Start of MATERIAL FOR THIS TASK

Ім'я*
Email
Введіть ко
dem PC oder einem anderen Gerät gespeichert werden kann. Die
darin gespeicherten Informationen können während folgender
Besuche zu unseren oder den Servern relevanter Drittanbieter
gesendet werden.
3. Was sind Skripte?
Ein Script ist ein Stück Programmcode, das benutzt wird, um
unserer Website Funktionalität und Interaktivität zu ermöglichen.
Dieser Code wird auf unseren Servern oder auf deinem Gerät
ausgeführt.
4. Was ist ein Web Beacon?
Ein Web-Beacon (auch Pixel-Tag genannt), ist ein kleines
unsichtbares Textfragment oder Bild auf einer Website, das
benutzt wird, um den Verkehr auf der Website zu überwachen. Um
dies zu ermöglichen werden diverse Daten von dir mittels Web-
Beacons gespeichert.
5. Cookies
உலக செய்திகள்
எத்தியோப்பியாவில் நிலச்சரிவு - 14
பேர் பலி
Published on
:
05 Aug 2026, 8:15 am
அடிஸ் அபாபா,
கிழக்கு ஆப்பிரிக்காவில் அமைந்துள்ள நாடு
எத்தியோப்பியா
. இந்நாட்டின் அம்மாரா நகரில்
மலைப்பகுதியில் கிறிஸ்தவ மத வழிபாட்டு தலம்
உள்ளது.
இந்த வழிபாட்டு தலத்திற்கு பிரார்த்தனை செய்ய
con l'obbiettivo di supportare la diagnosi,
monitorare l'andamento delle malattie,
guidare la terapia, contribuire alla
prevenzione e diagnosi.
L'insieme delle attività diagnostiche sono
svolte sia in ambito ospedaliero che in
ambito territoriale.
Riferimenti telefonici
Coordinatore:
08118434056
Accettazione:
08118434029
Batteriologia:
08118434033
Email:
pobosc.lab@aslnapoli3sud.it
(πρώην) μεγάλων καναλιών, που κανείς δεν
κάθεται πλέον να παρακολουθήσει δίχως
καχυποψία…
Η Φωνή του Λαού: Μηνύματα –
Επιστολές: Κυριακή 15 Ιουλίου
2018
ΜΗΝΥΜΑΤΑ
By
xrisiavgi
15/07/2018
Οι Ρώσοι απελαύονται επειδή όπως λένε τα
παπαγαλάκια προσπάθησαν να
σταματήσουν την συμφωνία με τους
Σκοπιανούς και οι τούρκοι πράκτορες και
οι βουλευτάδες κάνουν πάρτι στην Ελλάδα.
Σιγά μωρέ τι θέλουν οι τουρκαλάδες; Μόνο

End of MATERIAL FOR THIS TASK

WHAT YOU WILL DO —
Set out, exactly as written, the lines from the line with "08118434033" to the last line of the records, inclusive, and only those lines.

TASK RESPONSE —
08118434033
Email:
pobosc.lab@aslnapoli3sud.it
(πρώην) μεγάλων καναλιών, που κανείς δεν
κάθεται πλέον να παρακολουθήσει δίχως
καχυποψία…
Η Φωνή του Λαού: Μηνύματα –
Επιστολές: Κυριακή 15 Ιουλίου
2018
ΜΗΝΥΜΑΤΑ
By
xrisiavgi
15/07/2018
Οι Ρώσοι απελαύονται επειδή όπως λένε τα
παπαγαλάκια προσπάθησαν να
σταματήσουν την συμφωνία με τους
Σκοπιανούς και οι τούρκοι πράκτορες και
οι βουλευτάδες κάνουν πάρτι στην Ελλάδα.
Σιγά μωρέ τι θέλουν οι τουρκαλάδες; Μόνο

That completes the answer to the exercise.